* **IL TUO COMPITO**: Nel brano sull'arredo urbano e sulle attività agricole, quali spazi saranno potenziati sul territorio?

L’arredo urbano viene arricchito secondo un’attrezzatura di potenziamento, con collegamenti wireless che permettano l’accesso alle fonti di consultazione, con la disponibilità di accesso ai posti di lavoro e la capacità di interrelazionarsi con più parti del territorio, attraverso l’aggiornamenti dei servizi pubblici e con l’eliminazione delle barriere architettoniche.
Queste esigenze porteranno all’incremento di luoghi ed attività formative, perciò sarà potenziata sul territorio la presenza di spazi per studio e consultazione (scuole, biblioteche, installazioni, mostre, mercati).

 

Rivitalizzazione delle attività Agricole e Zootecniche
Si vuole rivitalizzare il settore agricolo attraverso il riconoscimento delle identità locali, la valorizzazione dei suoi prodotti e lo sviluppo delle pratiche tradizionali attraverso l’inserimento di nuove tecnologie ecosostenibili.

(Voci di dati salvate)

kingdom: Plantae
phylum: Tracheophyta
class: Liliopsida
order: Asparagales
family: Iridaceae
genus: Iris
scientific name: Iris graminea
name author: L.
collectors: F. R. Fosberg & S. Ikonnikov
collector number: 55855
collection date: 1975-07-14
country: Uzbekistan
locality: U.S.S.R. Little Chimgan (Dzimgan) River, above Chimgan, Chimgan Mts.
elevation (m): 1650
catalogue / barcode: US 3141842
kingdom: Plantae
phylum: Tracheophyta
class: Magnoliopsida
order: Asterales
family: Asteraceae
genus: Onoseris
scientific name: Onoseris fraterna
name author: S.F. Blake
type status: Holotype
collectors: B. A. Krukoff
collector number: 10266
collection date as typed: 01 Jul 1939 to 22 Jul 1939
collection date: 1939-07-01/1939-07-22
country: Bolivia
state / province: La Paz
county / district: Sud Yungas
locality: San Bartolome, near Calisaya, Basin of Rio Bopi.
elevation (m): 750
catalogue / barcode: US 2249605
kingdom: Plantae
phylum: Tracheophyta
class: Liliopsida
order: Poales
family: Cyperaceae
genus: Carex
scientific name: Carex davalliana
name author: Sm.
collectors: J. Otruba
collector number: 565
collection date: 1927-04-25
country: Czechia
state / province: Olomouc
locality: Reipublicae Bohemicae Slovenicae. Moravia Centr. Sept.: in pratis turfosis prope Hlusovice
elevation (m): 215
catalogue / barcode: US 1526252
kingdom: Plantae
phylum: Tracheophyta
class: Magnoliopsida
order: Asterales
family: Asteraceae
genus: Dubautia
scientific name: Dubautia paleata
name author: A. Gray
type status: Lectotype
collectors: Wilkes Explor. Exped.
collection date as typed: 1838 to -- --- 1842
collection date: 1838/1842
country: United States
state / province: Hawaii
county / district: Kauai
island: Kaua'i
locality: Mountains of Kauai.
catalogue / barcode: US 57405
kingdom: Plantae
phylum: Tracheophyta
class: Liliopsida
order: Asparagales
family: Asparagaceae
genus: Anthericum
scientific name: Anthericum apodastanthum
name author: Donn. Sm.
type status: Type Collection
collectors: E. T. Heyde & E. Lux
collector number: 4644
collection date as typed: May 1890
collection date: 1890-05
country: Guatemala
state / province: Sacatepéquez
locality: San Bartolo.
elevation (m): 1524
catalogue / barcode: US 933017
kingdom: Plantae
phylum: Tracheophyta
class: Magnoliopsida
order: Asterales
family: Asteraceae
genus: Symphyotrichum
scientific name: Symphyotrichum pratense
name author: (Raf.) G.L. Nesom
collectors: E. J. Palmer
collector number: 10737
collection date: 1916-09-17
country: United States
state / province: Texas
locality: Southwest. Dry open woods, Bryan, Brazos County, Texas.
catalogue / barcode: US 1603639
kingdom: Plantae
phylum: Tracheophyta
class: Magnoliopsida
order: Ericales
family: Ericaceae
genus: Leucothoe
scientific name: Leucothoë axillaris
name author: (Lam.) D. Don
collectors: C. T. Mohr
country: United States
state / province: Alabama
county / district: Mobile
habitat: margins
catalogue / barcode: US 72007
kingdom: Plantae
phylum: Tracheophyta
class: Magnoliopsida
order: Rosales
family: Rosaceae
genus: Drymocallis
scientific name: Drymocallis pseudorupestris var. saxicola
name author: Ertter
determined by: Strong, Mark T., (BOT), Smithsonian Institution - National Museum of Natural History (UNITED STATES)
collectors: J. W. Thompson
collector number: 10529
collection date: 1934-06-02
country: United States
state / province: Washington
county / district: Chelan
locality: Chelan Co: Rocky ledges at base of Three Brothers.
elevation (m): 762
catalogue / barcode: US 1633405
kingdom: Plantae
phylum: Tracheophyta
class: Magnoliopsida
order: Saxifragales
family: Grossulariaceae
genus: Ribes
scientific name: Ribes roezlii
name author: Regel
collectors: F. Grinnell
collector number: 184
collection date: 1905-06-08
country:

* **SPAZIO RISPOSTA**: Gli spazi per studio e consultazione (scuole, biblioteche, installazioni, mostre, mercati).